Hg repository issues?

10 views
Skip to first unread message

Allan Hollander

unread,
May 12, 2009, 3:03:20 PM5/12/09
to rdflib-dev
Hi all -- I'm trying to download the development version of rdflib
from the Google source repository (I'd like to try a version of rdflib
with a PostgreSQL backend store) but when I attempt to browse the Hg
repository at http://code.google.com/p/rdflib/source/browse/ it just
lists no files. Does something need to be fixed with this repository
or how do I go about obtaining the latest source?

Thanks,

Allan Hollander
Information Center for the Environment, UC Davis

Daniel Krech

unread,
May 12, 2009, 3:13:35 PM5/12/09
to rdfli...@googlegroups.com
Hi Allan,

We've not yet moved our svn history into Hg. I didn't realize all the
source tab pages in code.google have changed to reflect what's in Hg.
I'll bump doing the migration up in priority; hopefully I can do that
this evening. In the main time, the svn repository is still available
at:

svn checkout http://rdflib.googlecode.com/svn/trunk/ rdflib-read-
only

Cheers,
Daniel

Graham Higgins

unread,
May 17, 2009, 1:42:38 PM5/17/09
to rdflib-dev
On May 12, 8:03 pm, Allan Hollander <numen...@magpienest.org> wrote:
> Hi all -- I'm trying to download the development version of rdflib
> from the Google source repository (I'd like to try a version of rdflib
> with a PostgreSQL backend store)

I've recently been playing with the PostgreSQL store option.
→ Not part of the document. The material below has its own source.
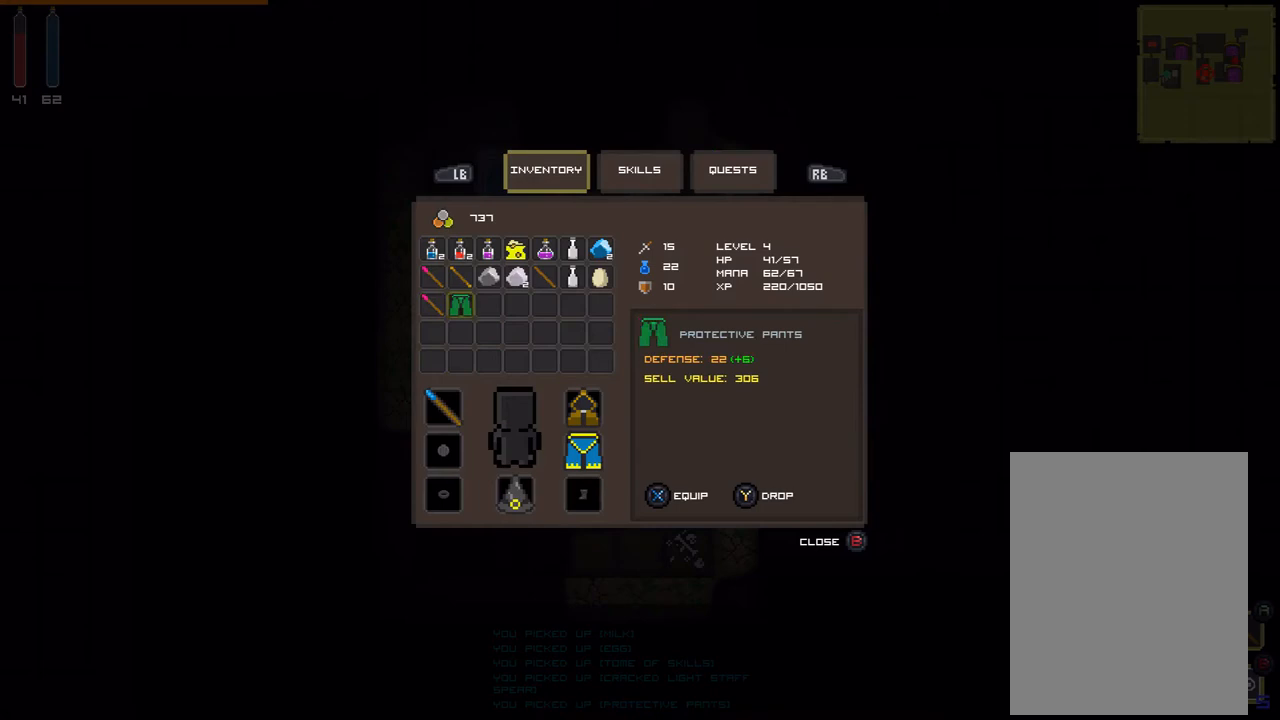
{"buttons": [], "events": []}
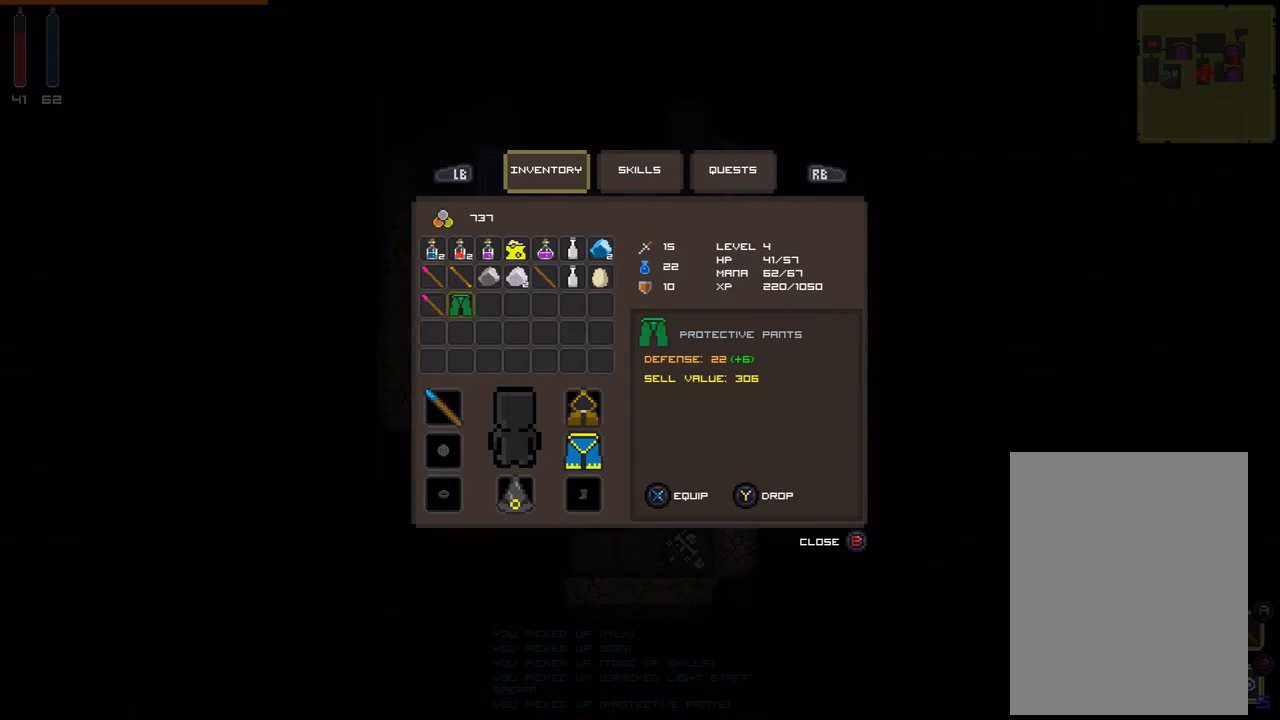
{"buttons": [], "events": [[200, "Y", "down"], [267, "Y", "up"]]}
I
experienced a couple of problems (using PyGres4-beta) ...

It's gabby for apparent reason, keeps nattering away on each triple
addition:

NOTICE: CREATE TABLE / PRIMARY KEY will create implicit index
"kb_3b5e0fec61_namespace_binds_pkey" for table
"kb_3b5e0fec61_namespace_binds"
NOTICE: ALTER TABLE / ADD PRIMARY KEY will create implicit index
"kb_3b5e0fec61_identifiers_pkey" for table "kb_3b5e0fec61_identifiers"
NOTICE: ALTER TABLE / ADD PRIMARY KEY will create implicit index
"kb_3b5e0fec61_literals_pkey" for table "kb_3b5e0fec61_literals"
WARNING: there is no transaction in progress

and there's an explicit, hard-coded use of a MySQL-only keyword
(STRAIGHT_JOIN) in store/FOPLRelationalModel/
BinaryRelationPartition.py which kills any PostgreSQL query stone
dead.

A comment in the code for store/MySQL.py indicates that the PostgreSQL
component is to be separated out at some point. In the interim, I'm
using a workaround.

I use psycopg2 (as recommended for SQLAlchemy users). I changed the
MySQL.py import section (~line1477), adding an import test for
psycopg2 and indenting the pgdb imports to suit:

try:
import psycopg2
def _connect(self, db=None):
if db is None:
db = self.config['db']
return PostgreSQL.psycopg2.connect(
user=self.config['user'],
password=self.config['password'],
database=db,
host=self.config['host'],
port=self.config['port'])
except ImportError:
try:
import pgdb
[ ... ]

And (somewhat brutally) I inserted the following test in store/
FOPLRelationalModel/BinaryRelationPartition.py (at line856):

if 'psycopg2' in str(cursor.__class__): query = query.replace
('STRAIGHT_JOIN', '')

[if you're using PyGreSQL, the test is: if 'pgdb' in str
(cursor.__class__) ]

The workaround is effective under Python 2.5.1 and Python 2.6.2 with
psycopg2-2.0.10.

I'm now a happy PostgreSQL-using bunny.

HTH

Graham Higgins

John L. Clark

unread,
May 18, 2009, 2:55:08 PM5/18/09
to rdfli...@googlegroups.com
Graham,

On Sun, May 17, 2009 at 1:42 PM, you wrote:
> I've recently been playing with the PostgreSQL store option. I
> experienced a couple of problems (using PyGres4-beta) ...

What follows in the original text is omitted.